_Task goal:_
Can you quote the listing below word for word, from the line with "m=55, so keep it consistent. Photo follows." to the line with "Entry: h=11 m=33", with the pictures left out?

_Excerpted data:_
[Begin]

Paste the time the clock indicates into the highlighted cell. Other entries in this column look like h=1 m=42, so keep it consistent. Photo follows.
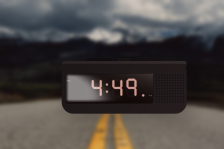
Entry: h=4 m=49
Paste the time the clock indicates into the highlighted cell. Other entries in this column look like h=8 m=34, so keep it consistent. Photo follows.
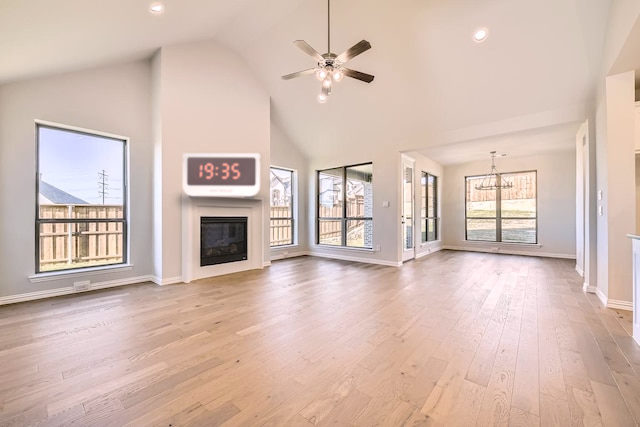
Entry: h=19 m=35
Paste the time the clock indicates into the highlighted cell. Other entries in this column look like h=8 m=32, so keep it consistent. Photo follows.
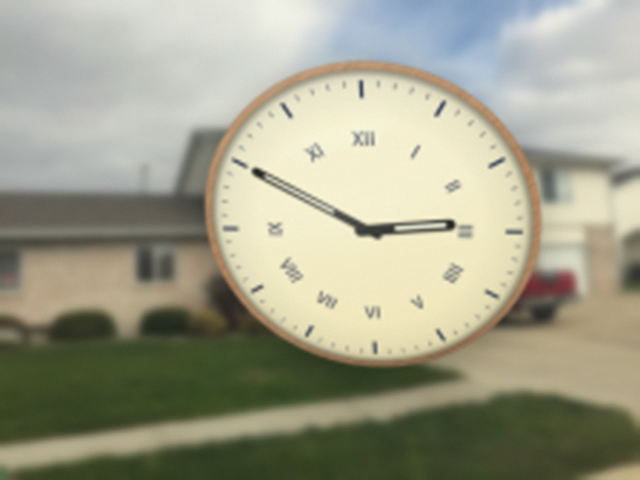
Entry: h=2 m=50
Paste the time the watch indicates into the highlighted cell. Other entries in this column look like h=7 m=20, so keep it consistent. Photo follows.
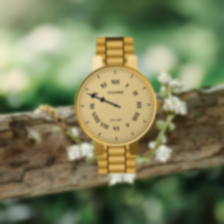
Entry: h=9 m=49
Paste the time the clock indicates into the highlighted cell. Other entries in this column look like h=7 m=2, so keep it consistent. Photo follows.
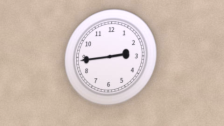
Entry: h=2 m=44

[End]
[Begin]

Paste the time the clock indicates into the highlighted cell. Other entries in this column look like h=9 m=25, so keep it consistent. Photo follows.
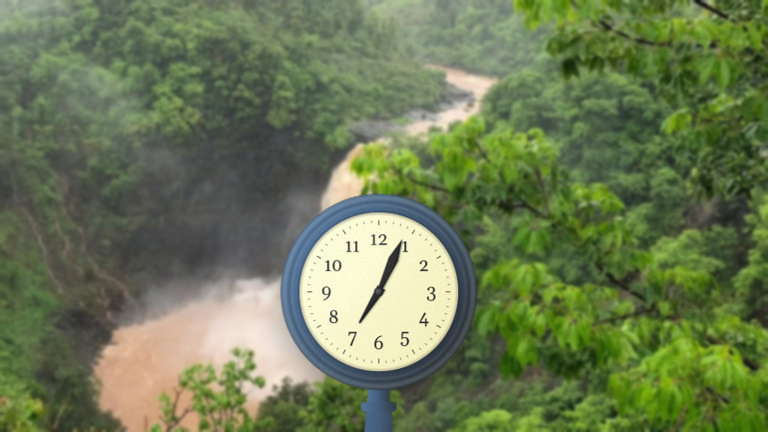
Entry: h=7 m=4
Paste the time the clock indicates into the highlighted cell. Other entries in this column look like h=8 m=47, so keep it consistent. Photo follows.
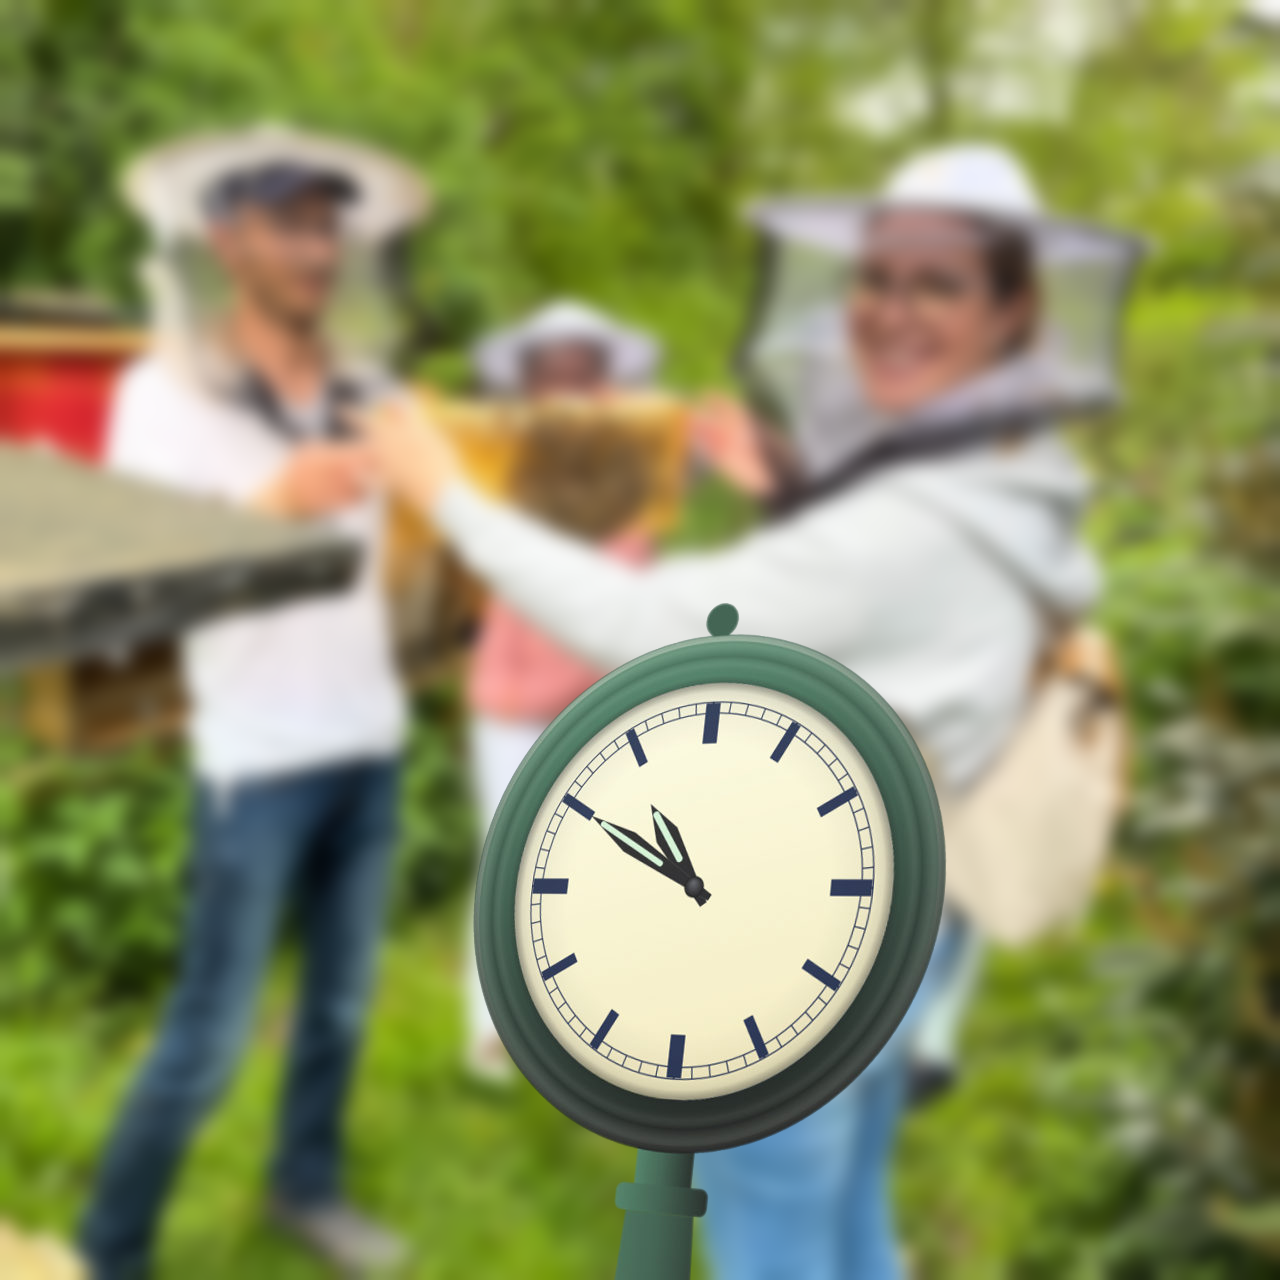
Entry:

[End]
[Begin]

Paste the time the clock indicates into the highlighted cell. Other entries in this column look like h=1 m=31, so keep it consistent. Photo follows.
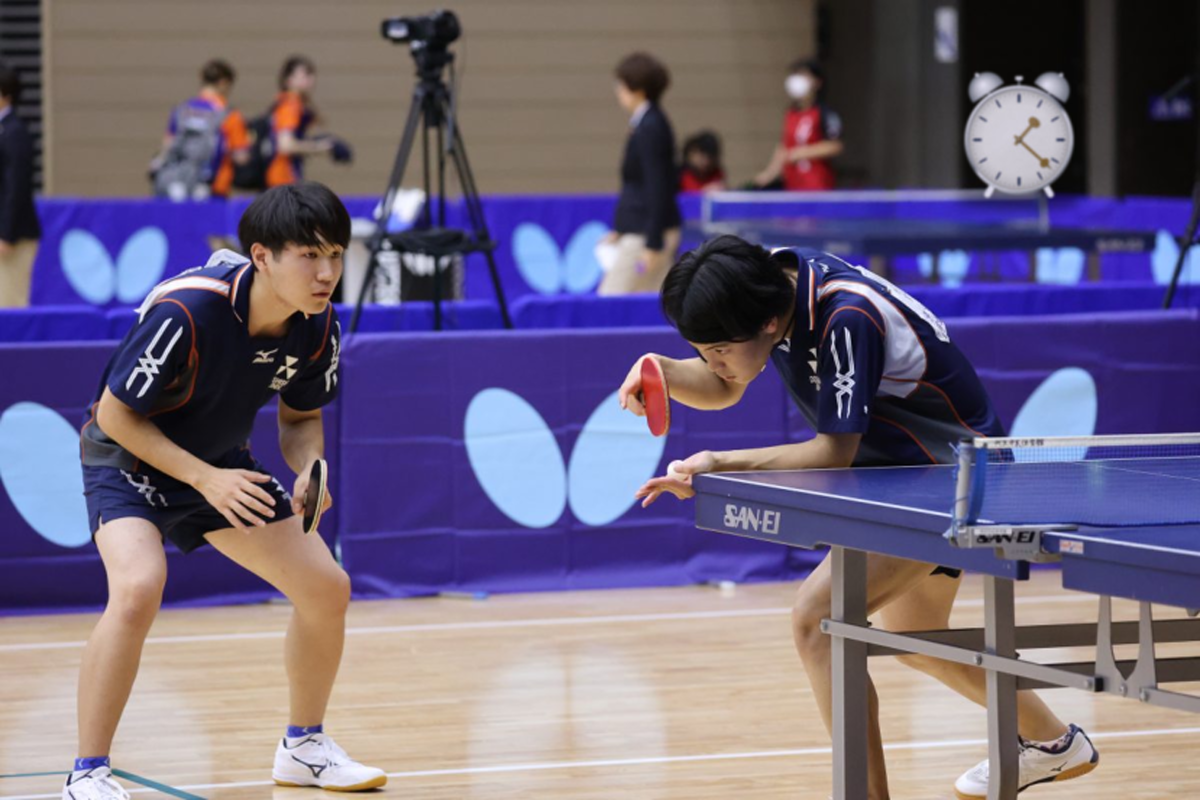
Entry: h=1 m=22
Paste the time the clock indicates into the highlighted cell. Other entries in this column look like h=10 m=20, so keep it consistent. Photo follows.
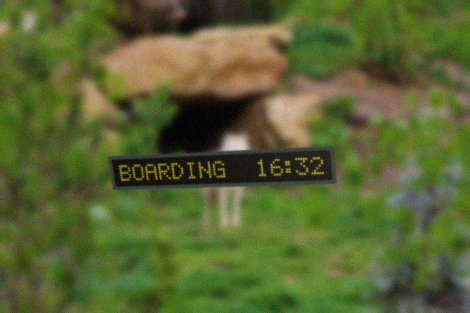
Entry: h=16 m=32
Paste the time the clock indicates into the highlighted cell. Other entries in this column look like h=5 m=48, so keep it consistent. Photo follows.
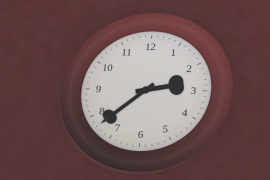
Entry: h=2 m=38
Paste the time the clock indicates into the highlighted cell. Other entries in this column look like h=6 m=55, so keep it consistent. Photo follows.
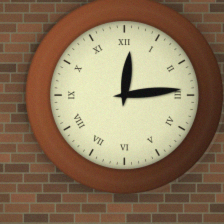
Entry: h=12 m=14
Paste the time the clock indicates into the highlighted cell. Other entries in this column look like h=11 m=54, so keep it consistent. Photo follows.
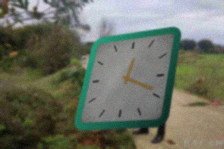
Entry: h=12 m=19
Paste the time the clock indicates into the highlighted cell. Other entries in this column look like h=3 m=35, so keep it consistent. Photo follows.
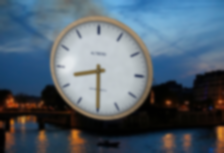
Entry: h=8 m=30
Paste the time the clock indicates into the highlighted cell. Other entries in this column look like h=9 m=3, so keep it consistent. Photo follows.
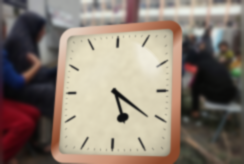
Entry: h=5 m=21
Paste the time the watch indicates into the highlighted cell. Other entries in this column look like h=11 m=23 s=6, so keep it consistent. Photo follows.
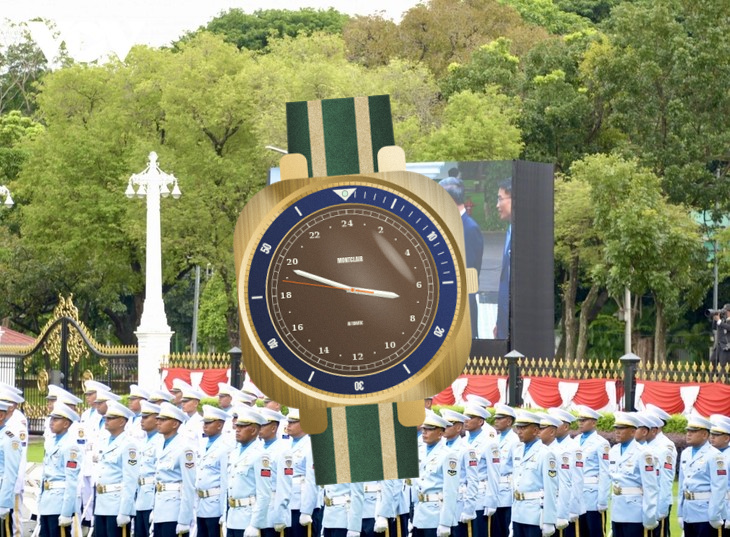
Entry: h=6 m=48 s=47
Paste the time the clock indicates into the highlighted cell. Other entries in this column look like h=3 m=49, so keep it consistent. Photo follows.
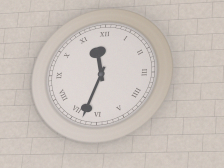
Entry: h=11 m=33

[End]

_Result of this exercise:_
Paste the time the clock indicates into the highlighted cell. Other entries in this column look like h=6 m=55, so keep it consistent. Photo follows.
Entry: h=12 m=14
Paste the time the clock indicates into the highlighted cell. Other entries in this column look like h=11 m=54, so keep it consistent. Photo follows.
Entry: h=12 m=19
Paste the time the clock indicates into the highlighted cell. Other entries in this column look like h=3 m=35, so keep it consistent. Photo follows.
Entry: h=8 m=30
Paste the time the clock indicates into the highlighted cell. Other entries in this column look like h=9 m=3, so keep it consistent. Photo follows.
Entry: h=5 m=21
Paste the time the watch indicates into the highlighted cell. Other entries in this column look like h=11 m=23 s=6, so keep it consistent. Photo follows.
Entry: h=6 m=48 s=47
Paste the time the clock indicates into the highlighted cell. Other entries in this column look like h=3 m=49, so keep it consistent. Photo follows.
Entry: h=11 m=33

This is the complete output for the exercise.